In other experiments, they found that a Qwen2.5 model with 500 million parameters can outperform GPT-4o with the right compute-optimal TTS strategy. Using the same strategy, the 1.5B distilled version of DeepSeek-R1 outperformed o1-preview and o1-mini on MATH-500 and AIME24.
When accounting for both training and inference compute budgets, the findings show that with compute-optimal scaling strategies, SLMs can outperform larger models with 100-1000X less FLOPS.
The researchers’ results show that compute-optimal TTS significantly enhances the reasoning capabilities of language models. However, as the policy model grows larger, the improvement of TTS gradually decreases.

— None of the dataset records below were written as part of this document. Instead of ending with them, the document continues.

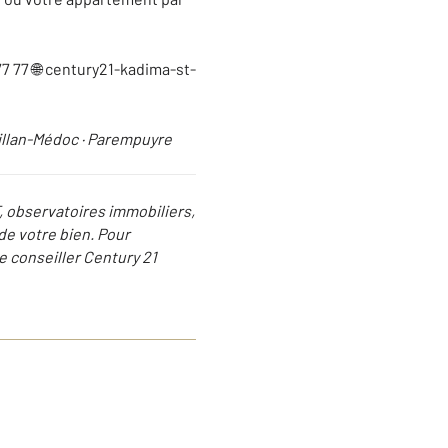
7 77 🌐 century21-kadima-st-
aillan-Médoc · Parempuyre
F, observatoires immobiliers,
 de votre bien. Pour
e conseiller Century 21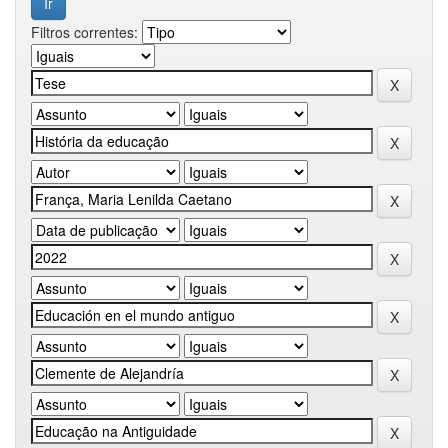
Filtros correntes:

“This suggests that the effectiveness of TTS is directly related to the reasoning ability of the policy model,” the researchers write. “Specifically, for models with weak reasoning abilities, scaling test-time compute leads to a substantial improvement, whereas for models with strong reasoning abilities, the gain is limited.”
The study validates that SLMs can perform better than larger models when applying compute-optimal test-time scaling methods. While this study focuses on math benchmarks, the researchers plan to expand their study to other reasoning tasks such as coding and chemistry.